The Scene shop is managed by a Production Manager/Technical Director with some additional support coming from the Resident Scenic Designer and Theatre Technician.
The department offers three courses (Introduction to Production, Scenic Painting, Production Workshop) where students can learn safe procedural use of the equipment.
The shop requires that a member of the faculty or staff be present to oversee students work crews who are part of a Production workshop class to insure the safe use of any of the large or small power tools. These are both electrical and pneumatic tools that are used for construction projects.
The very nature of Theatre is collaboration and working together in the exchange of ideas, approaches and methods for the safe construction and delivery of scenery. There are some projects that are done by the individual, however there is always someone providing oversight and direction for the students.

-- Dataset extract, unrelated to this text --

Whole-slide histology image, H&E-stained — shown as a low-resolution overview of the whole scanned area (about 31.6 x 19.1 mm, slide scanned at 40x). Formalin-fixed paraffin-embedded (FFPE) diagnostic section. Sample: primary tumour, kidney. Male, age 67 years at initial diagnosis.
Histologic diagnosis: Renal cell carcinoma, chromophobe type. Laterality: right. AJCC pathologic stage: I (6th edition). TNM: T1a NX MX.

Each production brings a set of challenges that require the creative use of different materials or techniques in creating that particular set or ‘theatrical world’ where a production comes to life on stage.
First and foremost the space must be a safe working environment. We utilize best practices in purchasing sustainable materials and are always mindful of environmental standards when dealing with adhesives, paints and foam products. This is essential for the health and safety of the students, staff and faculty.
We are very fortunate the University has an Environmental and Health Safety officer on campus. This person works very closely with us and we value his insight and contributions for a safe working environment.